Administration carefully considered faculty input and community feedback. Supplemental program reviews, and subsequent community feedback, indicate some programs are no longer in sync with credentials needed in the workforce. The College is committed to ongoing assessment of its programs to assure high quality academic programs are meeting regional workforce needs.  The planned changes to the College’s offerings are described below.

The College is looking forward to collaborating with employers and BOCES to address automotive training needs the College could feasibly offer through employer partnerships. The College will discontinue its current automotive programs but looks forward to collaboration to address training and certification needs for automotive technicians for the region.  

SUNY CCC will meet needs for early childhood certification with the Childhood Development Associate Preparation Micro-credential, which includes field experience. This micro-credential prepares students for the in-demand Child Development Associate Credential (CDA), a national certification, that addresses workforce needs. The Early Childhood Studies associate degree program will be discontinued.  

The current demand for manufacturing technicians is well served by the College’s Mechanical Technology: CAD Design and Electrical Technology – Electronics associate degree programs.  Discontinuing the Manufacturing Technology program will allow the STEM division to focus its efforts on developing a program in the field of mechatronics, which is aligned with contemporary automated manufacturing technology needs.

The College will investigate a health and physical education concentration option within the Community and Public Health A.S., and the Health and Physical Education Studies A.S. will be discontinued. Graduates from the thriving Community and Public Health program, which offers  multiple applied learning opportunities, are already currently working in positions related to health and physical education indicating a formal concentration may be appropriate.

The College will work with community partners to investigate the viability of a human services transfer degree geared more toward social work, which will lead to higher paying jobs than the Human Services A.A.S. career program, which will be discontinued.

As the College continues to evolve its program offerings, the College is working closely with union representation and affected faculty members to assist with career transition support.

SUNY CCC is mission-focused on regional workforce needs and will continue to grow and cultivate new community relationships and partnerships informing workforce training and educational programming. The College is excited about its new healthcare and technology program initiatives. The College’s spring Open House is April 18.

SUNY Corning Community College

Faculty Union President Ryan Hersha released the following statement following the college’s announcement.

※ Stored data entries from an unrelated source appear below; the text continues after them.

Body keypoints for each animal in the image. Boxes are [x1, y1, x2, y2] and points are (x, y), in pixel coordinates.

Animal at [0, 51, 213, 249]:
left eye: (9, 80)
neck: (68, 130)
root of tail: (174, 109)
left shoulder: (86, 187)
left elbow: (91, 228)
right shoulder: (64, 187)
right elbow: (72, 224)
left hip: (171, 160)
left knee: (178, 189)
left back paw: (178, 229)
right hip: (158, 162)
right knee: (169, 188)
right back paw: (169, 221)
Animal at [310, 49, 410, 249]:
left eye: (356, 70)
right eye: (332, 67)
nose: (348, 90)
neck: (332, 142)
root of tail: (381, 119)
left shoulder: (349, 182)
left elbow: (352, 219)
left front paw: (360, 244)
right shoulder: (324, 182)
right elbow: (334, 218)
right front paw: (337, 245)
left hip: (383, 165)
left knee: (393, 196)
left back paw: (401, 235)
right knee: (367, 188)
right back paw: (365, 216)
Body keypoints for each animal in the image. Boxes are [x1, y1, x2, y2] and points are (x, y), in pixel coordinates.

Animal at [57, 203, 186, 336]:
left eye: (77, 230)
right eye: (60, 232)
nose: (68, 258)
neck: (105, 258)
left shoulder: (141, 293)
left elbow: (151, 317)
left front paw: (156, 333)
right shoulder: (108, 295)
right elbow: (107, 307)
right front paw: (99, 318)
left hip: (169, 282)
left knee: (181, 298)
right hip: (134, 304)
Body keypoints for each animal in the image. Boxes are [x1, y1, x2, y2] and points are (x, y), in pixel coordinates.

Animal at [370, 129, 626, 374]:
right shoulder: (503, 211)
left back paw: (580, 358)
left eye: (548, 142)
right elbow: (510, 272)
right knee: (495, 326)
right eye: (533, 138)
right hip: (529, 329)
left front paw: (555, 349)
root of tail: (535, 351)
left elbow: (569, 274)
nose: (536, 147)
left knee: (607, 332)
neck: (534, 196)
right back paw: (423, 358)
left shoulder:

“CCC faculty are shocked and appalled by the actions announced by the college administration today. Their announced cuts and faculty terminations disregard months of information gathering and alternatives developed by faculty and community stakeholders, many years of dedication to the college by the faculty affected, and the terms of our contract, which requires the college to seek alternatives to termination. We will continue to pursue all means available to us in support of what’s best for our students, community, and colleagues, and we look forward to continued community support as we do so.”

Faculty Union President Ryan Hersha 

In January, faculty and union members met with administrators to try to create solutions that could save certain programs.

“There were some really creative ideas I thought that came out of this, so I really enjoyed the presentations,” said SUNY Corning Community College President Mullaney.

Brian Halm, senior automotive and autobody faculty, had staggering statistics during his presentation.

“We were surprised to learn that New York State is fourth in the nation for its employment per capita for automotive service and repair technicians,” said Brian Halm, a senior automotive and autobody faculty member. “Elmira is third in the nation per capita of employment.”